Comment 9 for bug 1765998

Revision history for this message
Stéphane Lesimple (speed47) wrote :

I see, thanks for the info.

I'll report my findings so far here, in case it turns out useful to some future person landing on this bug later:

The call trace of the deadlocked btrfs-cleaner kthread is as follows.

      Tainted: P OE 4.15.0-45-generic #48-Ubuntu
btrfs-cleaner D 0 7969 2 0x80000000
Call Trace:
 __schedule+0x291/0x8a0
 schedule+0x2c/0x80
 btrfs_tree_read_lock+0xcc/0x120 [btrfs]
 ? wait_woken+0x80/0x80
 find_parent_nodes+0x295/0xe90 [btrfs]
 ? _cond_resched+0x19/0x40
 btrfs_find_all_roots_safe+0xb0/0x120 [btrfs]
 ? btrfs_find_all_roots_safe+0xb0/0x120 [btrfs]
 btrfs_find_all_roots+0x61/0x80 [btrfs]
 btrfs_qgroup_trace_extent_post+0x37/0x60 [btrfs]
[...]

I'm not including the bottom of the call trace because it varies: the common part does start from btrfs_qgroup_trace_extent_post and up however. The caller of btrfs_qgroup_trace_extent_pos can be either
- btrfs_qgroup_trace_extent+0xee/0x110 [btrfs], or
- btrfs_add_delayed_tree_ref+0x1c6/0x1f0 [btrfs], or
- btrfs_add_delayed_data_ref+0x30a/0x340 [btrfs]

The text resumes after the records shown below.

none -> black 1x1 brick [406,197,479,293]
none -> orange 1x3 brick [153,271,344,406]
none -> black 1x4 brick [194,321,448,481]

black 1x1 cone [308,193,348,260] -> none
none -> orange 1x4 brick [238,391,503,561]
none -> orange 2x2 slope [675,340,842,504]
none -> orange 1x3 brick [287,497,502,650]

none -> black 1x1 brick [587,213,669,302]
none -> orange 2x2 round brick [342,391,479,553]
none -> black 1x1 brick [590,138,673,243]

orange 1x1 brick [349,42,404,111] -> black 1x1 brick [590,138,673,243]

This happens on 4.15 (Ubuntu flavor), on 4.18 (Ubuntu flavor "HWE"), 4.20.13 (vanilla).

On 4.20.0 (vanilla) and 5.0-rc8 (vanilla), there is also a deadlock under similar conditions, but the call trace of the deadlocked btrfs-transaction kthread looks different:

      Tainted: P OE 4.20.0-042000-generic #201812232030
btrfs-transacti D 0 8665 2 0x80000000
Call Trace:
 __schedule+0x29e/0x840
 ? btrfs_free_path+0x13/0x20 [btrfs]
 schedule+0x2c/0x80
 btrfs_commit_transaction+0x715/0x840 [btrfs]
 ? wait_woken+0x80/0x80
 transaction_kthread+0x15c/0x190 [btrfs]
 kthread+0x120/0x140
 ? btrfs_cleanup_transaction+0x560/0x560 [btrfs]
 ? __kthread_parkme+0x70/0x70
 ret_from_fork+0x35/0x40

Other userspace threads are locked at the same time.

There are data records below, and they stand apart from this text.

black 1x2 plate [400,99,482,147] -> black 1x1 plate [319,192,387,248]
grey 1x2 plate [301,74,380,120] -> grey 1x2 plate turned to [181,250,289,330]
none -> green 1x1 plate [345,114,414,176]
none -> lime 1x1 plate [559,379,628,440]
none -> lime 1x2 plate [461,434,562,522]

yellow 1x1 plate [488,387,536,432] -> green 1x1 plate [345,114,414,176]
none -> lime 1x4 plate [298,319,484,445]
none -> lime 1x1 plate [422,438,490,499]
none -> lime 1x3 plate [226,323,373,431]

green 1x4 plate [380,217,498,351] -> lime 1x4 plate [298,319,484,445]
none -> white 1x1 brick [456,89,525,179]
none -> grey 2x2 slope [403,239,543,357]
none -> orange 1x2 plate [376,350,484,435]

So we seem to be dealing with at least 2 different deadlock cases which seem to happen with lots of subvolumes and/or snapshots, and quota enabled. All of this disappears with quota disabled.

For the record, the main btrfs qgroups dev seems to have a lot of pending changes / fixes coming around this, expected for 5.1 or 5.2. Stay tuned...

I have disabled quota for now. I only enable it for a short period of time when I need to get size information about my subvols and snapshots.